= Sanctorale =

Main cycle of the General Roman Calendar

The sanctorale (/ˌsæŋktəˈreɪli, -ˈrɑːleɪ/ SANK-tə-RAY-lee-,_--RAH-lay) is one of the two main cycles which, running concurrently, comprise the liturgical year in Roman Catholicism, as defined by the General Roman Calendar. It is also used by a number of other Christian denominations.

==Terminology==
The term comes into English from medieval Latin sanctorāle (from sanctus 'saint'), modelled on the name of the other main cycle, the temporale. The sanctorale is also known as the proper of the saints, with proper a noun in the sense 'that part of the Eucharist or liturgical offices which is varied according to the calendar or the particular occasion; an office or part of an office, as a psalm, lesson, etc., or portion of the Eucharist, appointed for a particular occasion or season'. The Merriam-Webster Dictionary refers to sanctoral as an adjective relating to the sanctorale.

==Usage==
The temporale consists of the movable feasts, most of them keyed to Easter (which falls on a different Sunday every year), including Ascension, Pentecost (Whitsun), and so on. The sanctorale consists of the fixed feasts, celebrated on the very same date each year (no matter what the day of the week), including Christmas and all the saints' days.
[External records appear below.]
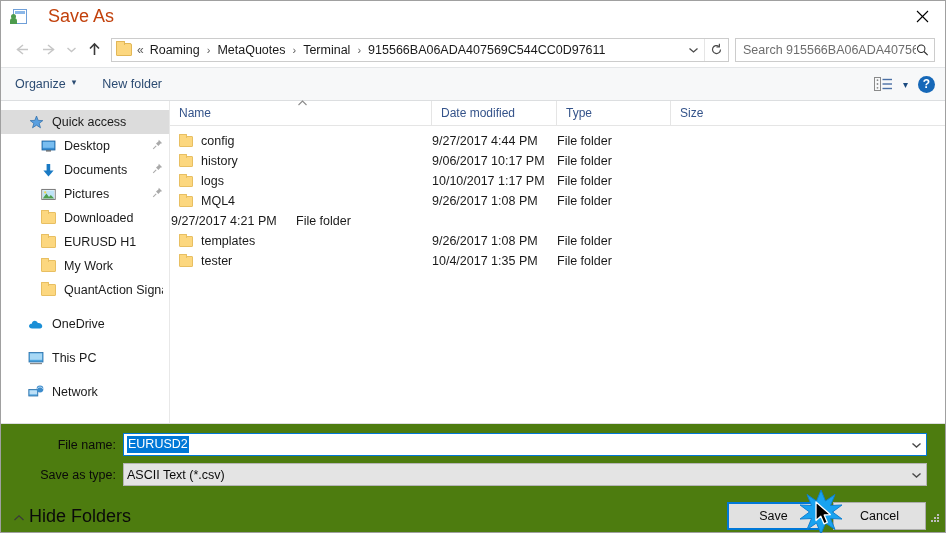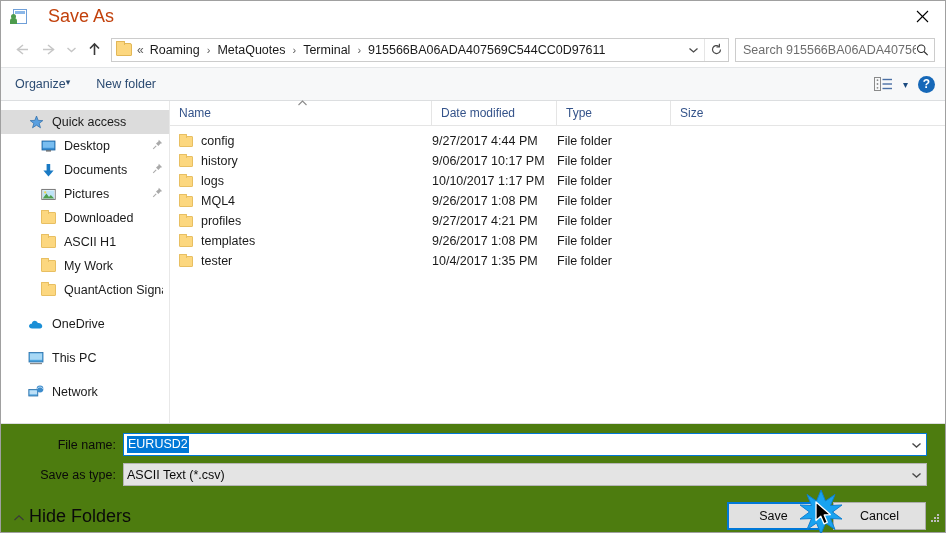--- a/index.html
+++ b/index.html
@@ -118,7 +118,7 @@
   }
   .tb-item {
     font-size: 12.5px; color: #2b4b72;
-    display: flex; align-items: flex-start; 
+    display: flex; align-items: flex-start; gap: 6px;
     margin-right: 26px; white-space: nowrap;
   }
   .tb-spacer { flex: 1 1 auto; }

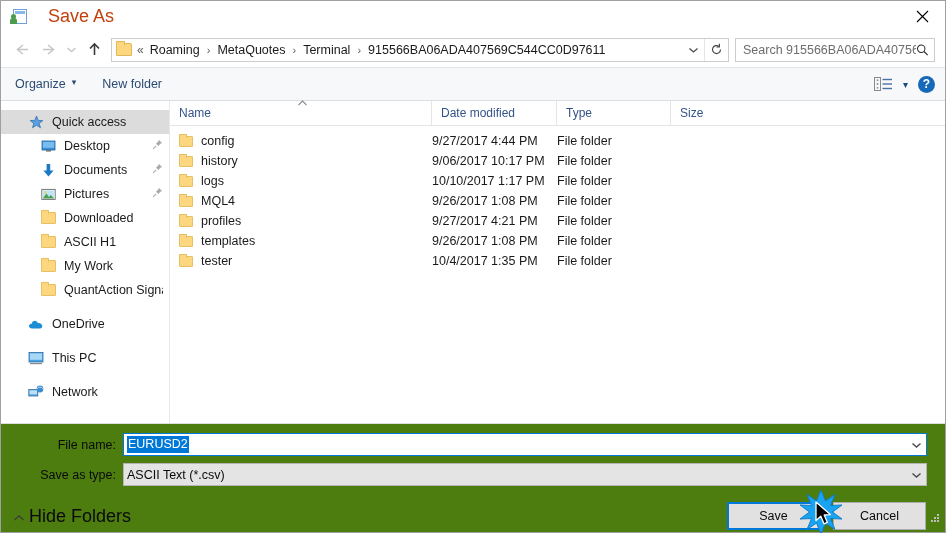--- a/index.html
+++ b/index.html
@@ -561,10 +561,6 @@
           <div class="cell cell-size"></div>
         </div>
         <div class="row">
-          <div class="cell cell-name">
-            <span class="folder-ico"></span>
-            <span>profiles</span>
-          </div>
           <div class="cell cell-date">9/27/2017 4:21 PM</div>
           <div class="cell cell-type">File folder</div>
           <div class="cell cell-size"></div>

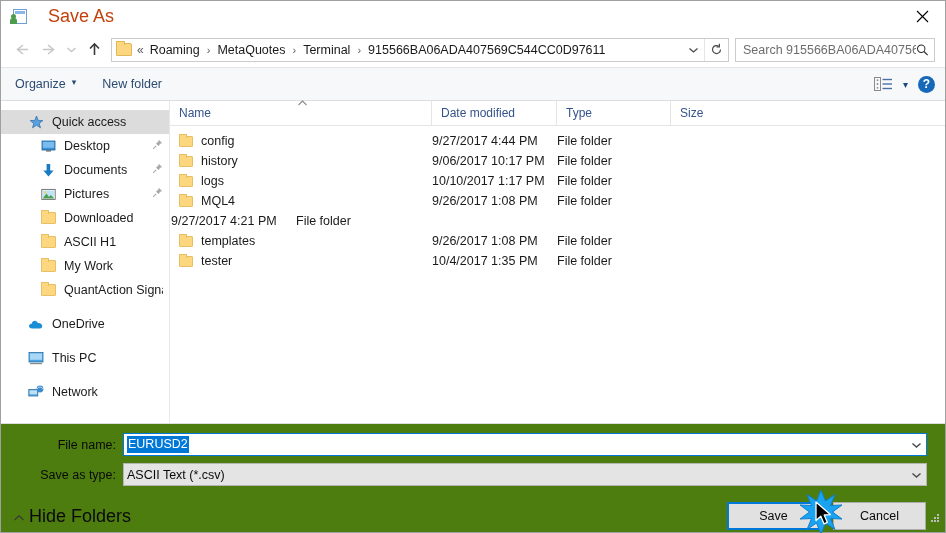--- a/index.html
+++ b/index.html
@@ -448,7 +448,7 @@
         <span class="ico">
             <span class="folder-ico"></span>
           </span>
-        <span class="label">ASCII H1</span>
+        <span class="label">EURUSD H1</span>
       </div>
       <div class="side-item lvl1">
         <span class="ico">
Because the events of sanctorale and the temporale do not occur in the same order every year, the two cycles are often written separately in liturgical books, specifically that section of the Missal known as the Breviary. Accordingly, a collection of saints' lives arranged in liturgical order may also be called a sanctorale. One prominent example of these is the hagiographies by Ælfric of Eynsham.